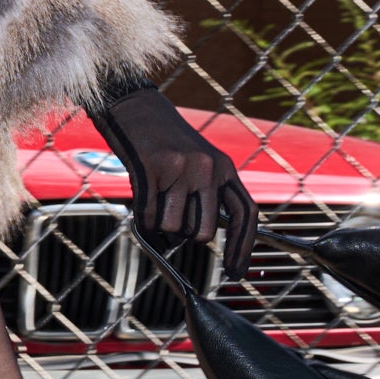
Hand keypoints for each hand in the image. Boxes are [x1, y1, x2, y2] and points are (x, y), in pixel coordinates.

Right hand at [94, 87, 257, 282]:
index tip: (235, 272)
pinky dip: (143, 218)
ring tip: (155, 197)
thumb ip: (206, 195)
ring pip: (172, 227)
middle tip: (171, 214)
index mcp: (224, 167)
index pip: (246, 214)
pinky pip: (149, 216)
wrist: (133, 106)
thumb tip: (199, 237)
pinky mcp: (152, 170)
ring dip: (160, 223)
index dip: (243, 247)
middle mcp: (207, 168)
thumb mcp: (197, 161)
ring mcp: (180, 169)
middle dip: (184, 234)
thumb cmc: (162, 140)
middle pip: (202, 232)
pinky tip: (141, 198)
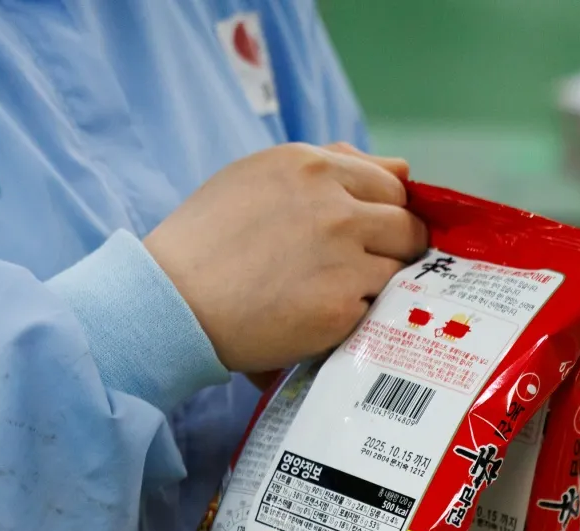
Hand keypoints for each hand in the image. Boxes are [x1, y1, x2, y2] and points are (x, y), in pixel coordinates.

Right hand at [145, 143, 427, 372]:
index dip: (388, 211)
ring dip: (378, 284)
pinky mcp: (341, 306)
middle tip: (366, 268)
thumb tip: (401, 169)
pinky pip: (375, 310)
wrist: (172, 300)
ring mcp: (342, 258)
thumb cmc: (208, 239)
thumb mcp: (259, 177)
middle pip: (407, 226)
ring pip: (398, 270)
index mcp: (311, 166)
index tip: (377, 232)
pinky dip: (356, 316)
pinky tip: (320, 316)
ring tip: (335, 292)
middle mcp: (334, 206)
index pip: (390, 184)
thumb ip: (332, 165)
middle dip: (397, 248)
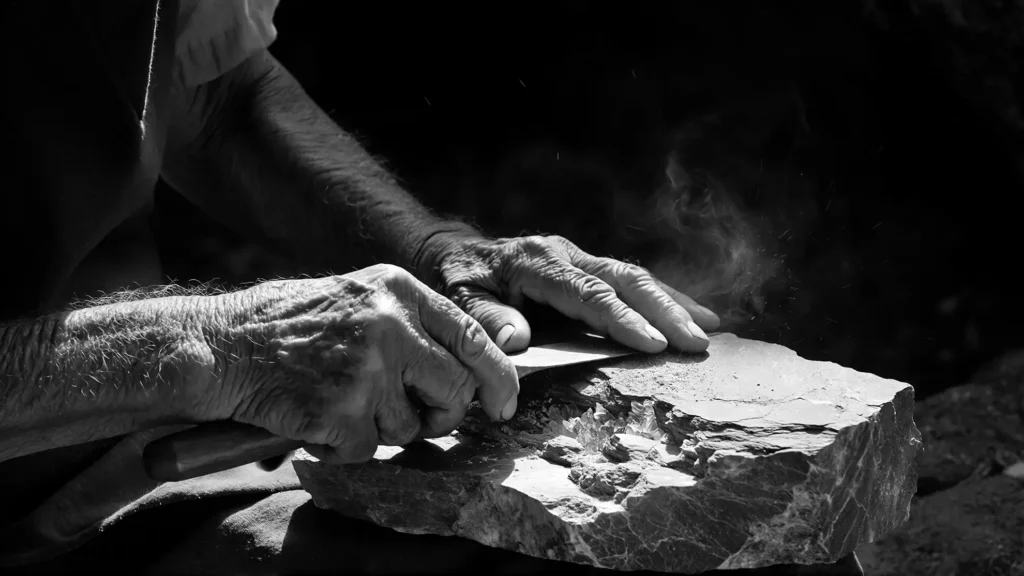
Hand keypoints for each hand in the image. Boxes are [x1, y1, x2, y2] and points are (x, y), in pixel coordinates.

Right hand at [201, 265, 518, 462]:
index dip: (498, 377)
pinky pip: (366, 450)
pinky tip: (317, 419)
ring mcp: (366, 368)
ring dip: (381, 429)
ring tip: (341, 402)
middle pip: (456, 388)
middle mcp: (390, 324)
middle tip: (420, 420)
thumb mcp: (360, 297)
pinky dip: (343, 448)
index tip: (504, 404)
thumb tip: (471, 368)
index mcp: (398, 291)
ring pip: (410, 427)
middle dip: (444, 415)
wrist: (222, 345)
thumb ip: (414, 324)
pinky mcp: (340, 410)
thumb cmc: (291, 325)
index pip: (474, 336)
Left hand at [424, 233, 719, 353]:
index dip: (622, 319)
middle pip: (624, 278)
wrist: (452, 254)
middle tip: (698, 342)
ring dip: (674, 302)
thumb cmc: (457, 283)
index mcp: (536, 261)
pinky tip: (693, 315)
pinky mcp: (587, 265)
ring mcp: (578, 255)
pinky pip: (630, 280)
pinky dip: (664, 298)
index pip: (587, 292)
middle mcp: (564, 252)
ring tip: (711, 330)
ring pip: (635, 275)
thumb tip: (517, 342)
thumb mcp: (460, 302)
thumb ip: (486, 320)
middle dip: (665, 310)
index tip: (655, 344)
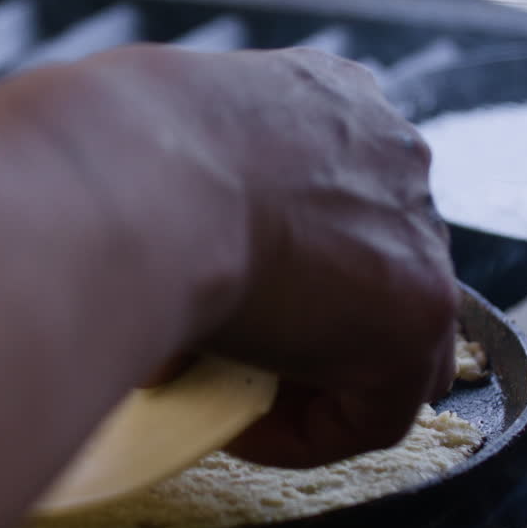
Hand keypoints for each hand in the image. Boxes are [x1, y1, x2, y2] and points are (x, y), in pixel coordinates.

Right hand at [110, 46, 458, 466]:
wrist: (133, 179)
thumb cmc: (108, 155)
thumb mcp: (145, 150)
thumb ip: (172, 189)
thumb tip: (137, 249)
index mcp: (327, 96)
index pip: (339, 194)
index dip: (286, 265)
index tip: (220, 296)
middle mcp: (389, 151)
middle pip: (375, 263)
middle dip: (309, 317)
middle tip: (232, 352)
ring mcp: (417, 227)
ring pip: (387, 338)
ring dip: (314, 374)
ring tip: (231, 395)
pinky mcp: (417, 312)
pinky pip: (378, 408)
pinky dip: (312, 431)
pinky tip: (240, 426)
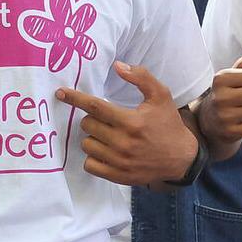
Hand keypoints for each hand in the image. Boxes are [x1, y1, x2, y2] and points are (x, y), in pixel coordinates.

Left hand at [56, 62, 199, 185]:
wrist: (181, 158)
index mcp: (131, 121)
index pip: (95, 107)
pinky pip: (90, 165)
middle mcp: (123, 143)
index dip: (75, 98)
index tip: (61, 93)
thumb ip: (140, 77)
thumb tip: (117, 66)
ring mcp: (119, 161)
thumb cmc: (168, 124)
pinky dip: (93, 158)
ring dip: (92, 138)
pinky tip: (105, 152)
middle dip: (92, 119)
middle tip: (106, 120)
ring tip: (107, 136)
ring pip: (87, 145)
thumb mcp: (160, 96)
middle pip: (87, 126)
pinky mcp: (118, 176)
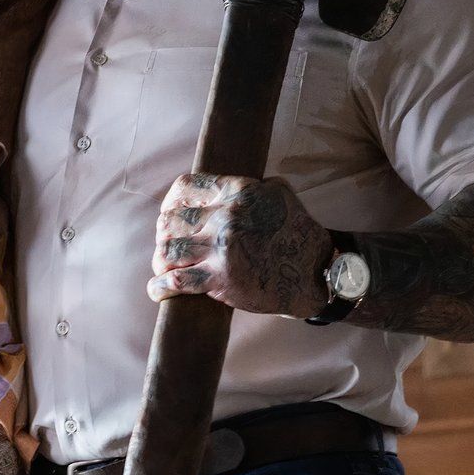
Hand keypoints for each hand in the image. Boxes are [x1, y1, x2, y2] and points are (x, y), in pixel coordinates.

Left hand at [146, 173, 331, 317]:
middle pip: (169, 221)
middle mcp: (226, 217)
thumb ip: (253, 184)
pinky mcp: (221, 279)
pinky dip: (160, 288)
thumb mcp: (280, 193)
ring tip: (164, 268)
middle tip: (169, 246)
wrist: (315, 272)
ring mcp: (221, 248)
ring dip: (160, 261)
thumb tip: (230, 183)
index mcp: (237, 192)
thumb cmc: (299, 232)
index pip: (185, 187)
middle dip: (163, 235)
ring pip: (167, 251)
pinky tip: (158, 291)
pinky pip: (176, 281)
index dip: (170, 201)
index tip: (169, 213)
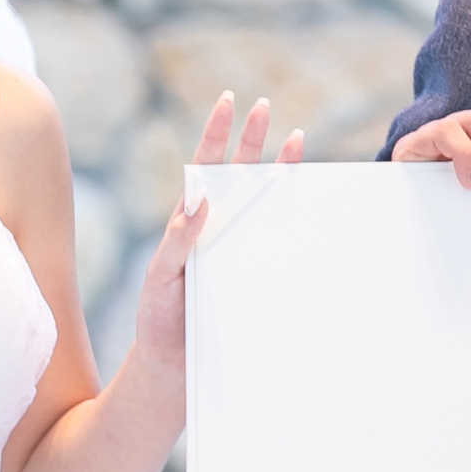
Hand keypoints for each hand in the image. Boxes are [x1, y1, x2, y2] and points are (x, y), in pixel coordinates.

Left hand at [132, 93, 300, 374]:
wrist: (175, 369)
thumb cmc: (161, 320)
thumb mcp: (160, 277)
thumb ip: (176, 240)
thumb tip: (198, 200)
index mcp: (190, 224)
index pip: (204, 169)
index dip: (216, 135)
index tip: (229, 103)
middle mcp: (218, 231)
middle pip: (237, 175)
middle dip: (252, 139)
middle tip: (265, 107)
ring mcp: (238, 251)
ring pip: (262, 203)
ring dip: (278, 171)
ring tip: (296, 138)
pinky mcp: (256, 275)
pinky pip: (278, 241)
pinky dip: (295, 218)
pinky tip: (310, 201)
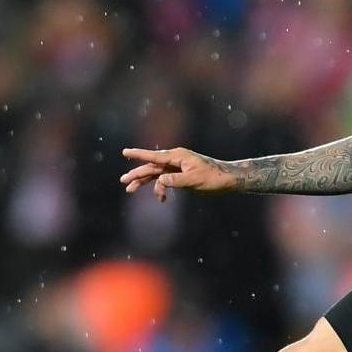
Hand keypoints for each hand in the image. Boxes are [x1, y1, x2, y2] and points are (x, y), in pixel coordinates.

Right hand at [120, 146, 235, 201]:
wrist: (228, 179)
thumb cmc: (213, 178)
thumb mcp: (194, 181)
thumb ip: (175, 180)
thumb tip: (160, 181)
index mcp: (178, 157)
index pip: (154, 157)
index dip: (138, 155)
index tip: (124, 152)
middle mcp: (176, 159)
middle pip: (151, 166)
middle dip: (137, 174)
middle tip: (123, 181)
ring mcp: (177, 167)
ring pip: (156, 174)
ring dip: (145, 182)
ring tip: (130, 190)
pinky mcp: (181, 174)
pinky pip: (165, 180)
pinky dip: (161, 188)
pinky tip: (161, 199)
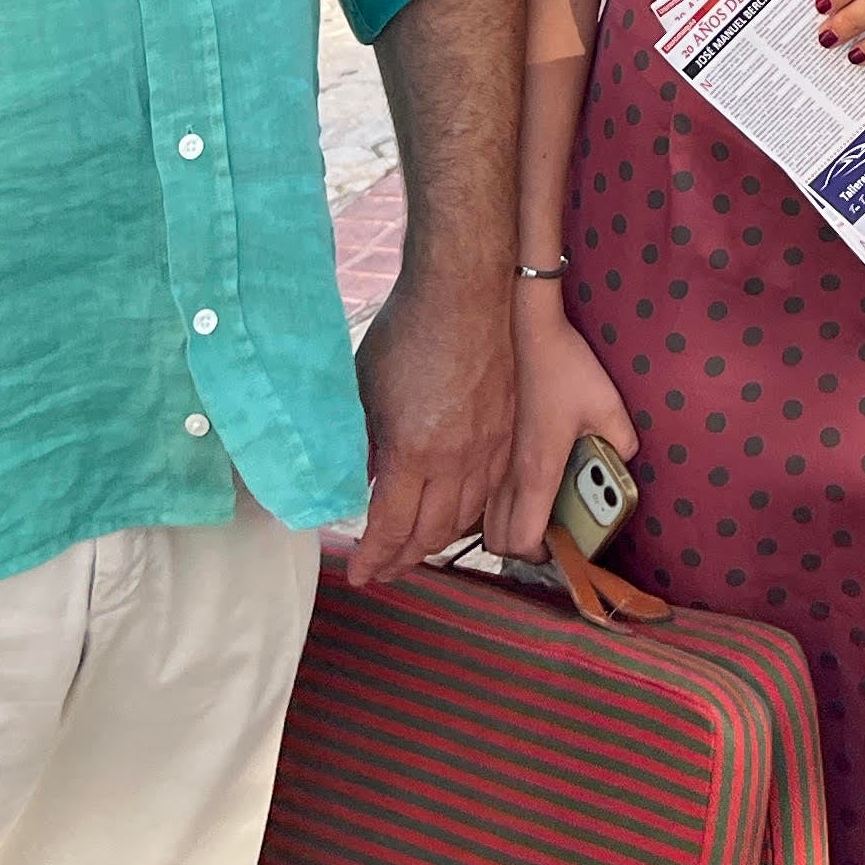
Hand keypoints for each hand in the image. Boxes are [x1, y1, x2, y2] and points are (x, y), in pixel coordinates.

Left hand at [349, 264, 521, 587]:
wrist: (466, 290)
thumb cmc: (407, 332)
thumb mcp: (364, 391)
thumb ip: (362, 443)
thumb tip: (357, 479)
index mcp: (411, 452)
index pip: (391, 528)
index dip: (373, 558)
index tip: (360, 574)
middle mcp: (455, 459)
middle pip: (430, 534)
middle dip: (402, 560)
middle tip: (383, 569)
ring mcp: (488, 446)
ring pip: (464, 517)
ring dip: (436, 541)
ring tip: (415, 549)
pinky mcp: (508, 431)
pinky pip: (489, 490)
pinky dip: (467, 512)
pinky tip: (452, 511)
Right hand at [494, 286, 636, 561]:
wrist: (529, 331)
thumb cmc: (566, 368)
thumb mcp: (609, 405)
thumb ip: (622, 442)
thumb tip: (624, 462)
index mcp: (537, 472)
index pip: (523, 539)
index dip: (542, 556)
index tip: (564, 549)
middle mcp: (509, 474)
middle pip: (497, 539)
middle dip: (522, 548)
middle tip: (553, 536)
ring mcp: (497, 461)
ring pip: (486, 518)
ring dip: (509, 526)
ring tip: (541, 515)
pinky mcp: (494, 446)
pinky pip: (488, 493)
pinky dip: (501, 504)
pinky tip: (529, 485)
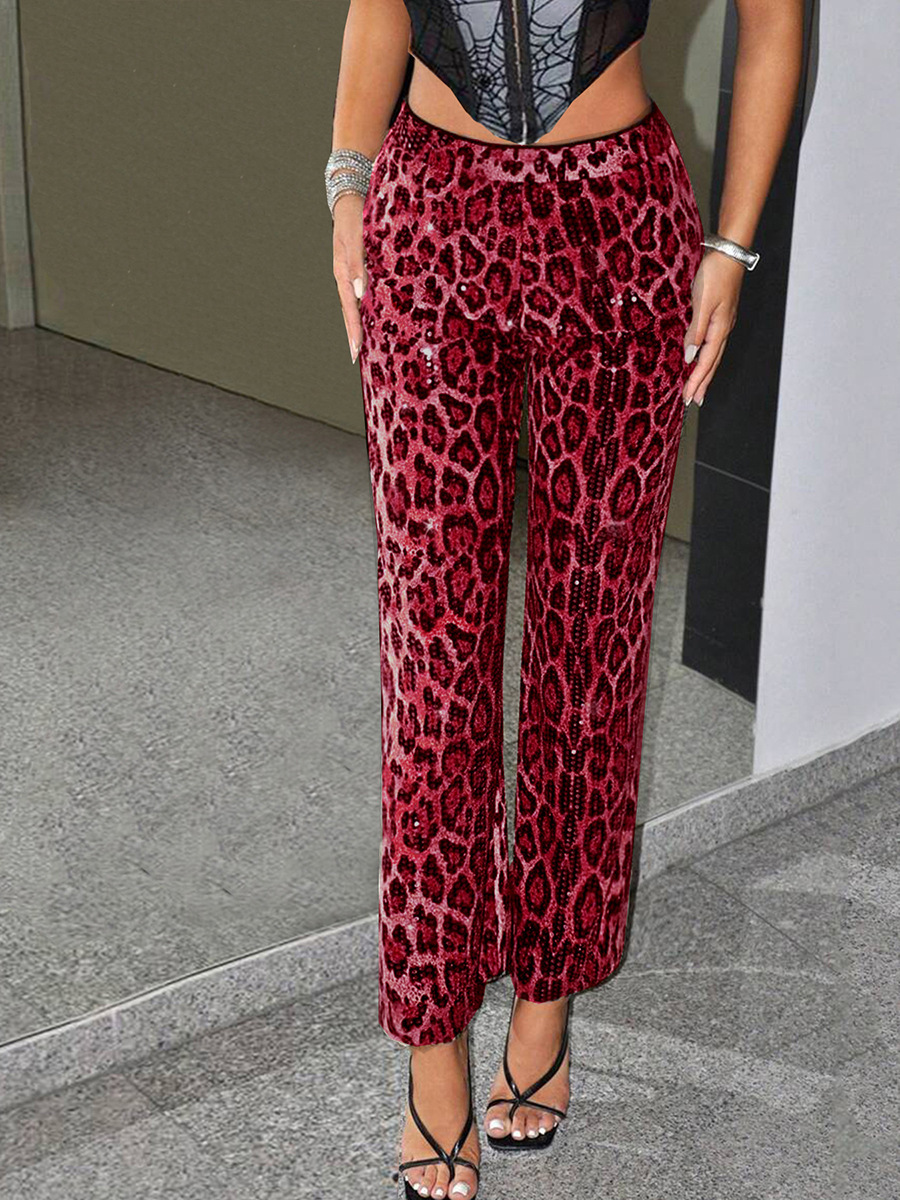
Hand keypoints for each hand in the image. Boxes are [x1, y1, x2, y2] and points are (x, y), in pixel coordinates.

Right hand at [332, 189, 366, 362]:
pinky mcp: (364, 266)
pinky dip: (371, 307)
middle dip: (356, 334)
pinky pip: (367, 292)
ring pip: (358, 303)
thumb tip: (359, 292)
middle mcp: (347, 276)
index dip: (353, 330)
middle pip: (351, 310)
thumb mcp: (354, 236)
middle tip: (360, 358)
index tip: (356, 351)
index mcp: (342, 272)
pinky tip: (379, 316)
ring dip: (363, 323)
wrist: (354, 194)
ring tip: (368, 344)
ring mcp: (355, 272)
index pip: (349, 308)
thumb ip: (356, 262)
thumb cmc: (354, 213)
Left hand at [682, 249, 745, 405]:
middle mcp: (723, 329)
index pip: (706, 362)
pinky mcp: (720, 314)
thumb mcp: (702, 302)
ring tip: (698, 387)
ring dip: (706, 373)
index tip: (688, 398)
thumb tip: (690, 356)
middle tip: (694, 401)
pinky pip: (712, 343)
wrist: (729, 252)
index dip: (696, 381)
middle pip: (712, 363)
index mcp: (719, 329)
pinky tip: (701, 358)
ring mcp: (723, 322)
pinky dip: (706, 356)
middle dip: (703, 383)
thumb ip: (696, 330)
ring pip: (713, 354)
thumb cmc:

□ □ □

WHAT IS EXPECTED
In the entries above, find the line that contains "thumb mcp: (360, 297)", then repeat exactly every line from the first one through that line, with no pictures.

TASK RESPONSE
Hand keypoints for each hand in the image. Boxes are [x1, y1, x2, y2] and points are (x, y), in pixel coordinates.

Right hand at [94, 87, 257, 282]:
index tip: (235, 272)
pinky dip: (143, 218)
ring tip: (155, 197)
thumb ip: (206, 195)
ring pip: (172, 227)
middle tip: (171, 214)
index mcp: (224, 167)
index pip: (246, 214)
pinky pip: (149, 216)
wrist: (133, 106)
thumb tip: (199, 237)
pinky mcp: (152, 170)
ring dip: (160, 223)
index dip: (243, 247)
middle mcp: (207, 168)
thumb mcp: (197, 161)
ring mcp: (180, 169)
middle dip: (184, 234)
thumb cmc: (162, 140)
middle pip: (202, 232)
pinky tip: (141, 198)
Hand keypoints for each hand in the image. Boxes are [x1, y1, x2, y2] and points are (x, y), in pixel coordinates.

Right hand at [145, 143, 427, 372]:
index dip: (388, 211)
ring dip: (378, 284)
pinky mcp: (341, 306)
middle tip: (366, 268)
thumb tip: (401, 169)
pinky pip: (375, 310)
wrist: (172, 300)
ring mcp: (342, 258)
thumb cmc: (208, 239)
thumb mcp: (259, 177)
middle pip: (407, 226)
ring pip: (398, 270)
index mcp: (311, 166)
index tip: (377, 232)
pinky dip: (356, 316)
pinky tip: (320, 316)
ring tip: (335, 292)
middle mcp: (334, 206)
index pip: (390, 184)
thumb ip: (332, 165)
middle dip: (397, 248)
Hand keypoints for each hand in the image. Boxes are [x1, y1, x2, y2] and points are (x, y), in pixel coordinates.

Right hand at [201, 265, 518, 462]:
index dip: (498, 377)
pinky pip: (366, 450)
pinky tip: (317, 419)
ring mcp: (366, 368)
ring dip: (381, 429)
ring tip: (341, 402)
middle pip: (456, 388)
middle mcp: (390, 324)
middle tip: (420, 420)
thumb mcp: (360, 297)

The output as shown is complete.